Troubleshooting Common Issues
Problem: Workflow times out
Solution: Increase timeout in HTTP Request settings or use js_timeout
parameter
Problem: No data extracted Solution: Verify CSS selectors using browser DevTools, similar to interacting with DOM elements in Puppeteer
Problem: Getting blocked by anti-bot measures Solution: Use WebScraping.AI's proxy rotation and anti-bot bypass features
Problem: JavaScript not rendering
Solution: Enable js=true
parameter and increase js_timeout
Conclusion
n8n provides a powerful platform for building automated web scraping workflows without extensive coding.

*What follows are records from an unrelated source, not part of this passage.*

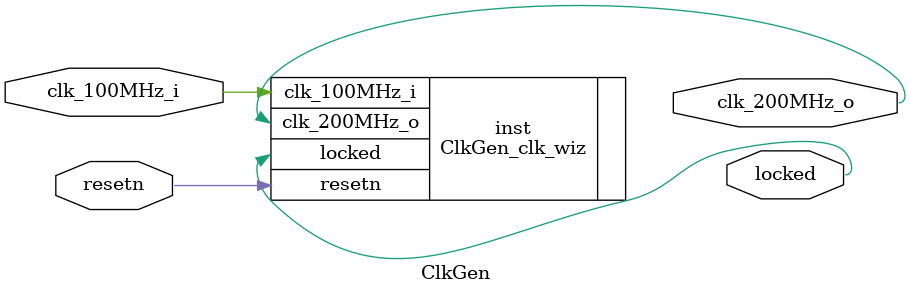
<source format=v>


`timescale 1ps/1ps

(* CORE_GENERATION_INFO = "ClkGen,clk_wiz_v6_0_1_0_0,{component_name=ClkGen,use_phase_alignment=true,use_min_o_jitter=false,use_max_i_jitter=false,use_dyn_phase_shift=false,use_inclk_switchover=false,use_dyn_reconfig=false,enable_axi=0,feedback_source=FDBK_AUTO,PRIMITIVE=MMCM,num_out_clk=1,clkin1_period=10.000,clkin2_period=10.000,use_power_down=false,use_reset=true,use_locked=true,use_inclk_stopped=false,feedback_type=SINGLE,CLOCK_MGR_TYPE=NA,manual_override=false}" *)

module ClkGen 
 (
  // Clock out ports
  output        clk_200MHz_o,
  // Status and control signals
  input         resetn,
  output        locked,
 // Clock in ports
  input         clk_100MHz_i
 );

  ClkGen_clk_wiz inst
  (
  // Clock out ports  
  .clk_200MHz_o(clk_200MHz_o),
  // Status and control signals               
  .resetn(resetn), 
  .locked(locked),
 // Clock in ports
  .clk_100MHz_i(clk_100MHz_i)
  );

endmodule

</source>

By combining n8n's visual workflow builder with robust scraping APIs like WebScraping.AI, you can create reliable, maintainable scraping systems that handle JavaScript rendering, bypass anti-bot protections, and scale to handle large-scale data extraction needs.
Start with simple workflows and gradually add complexity as you learn the platform. The combination of n8n's automation capabilities and specialized scraping APIs offers the best of both worlds: ease of use and professional-grade scraping power.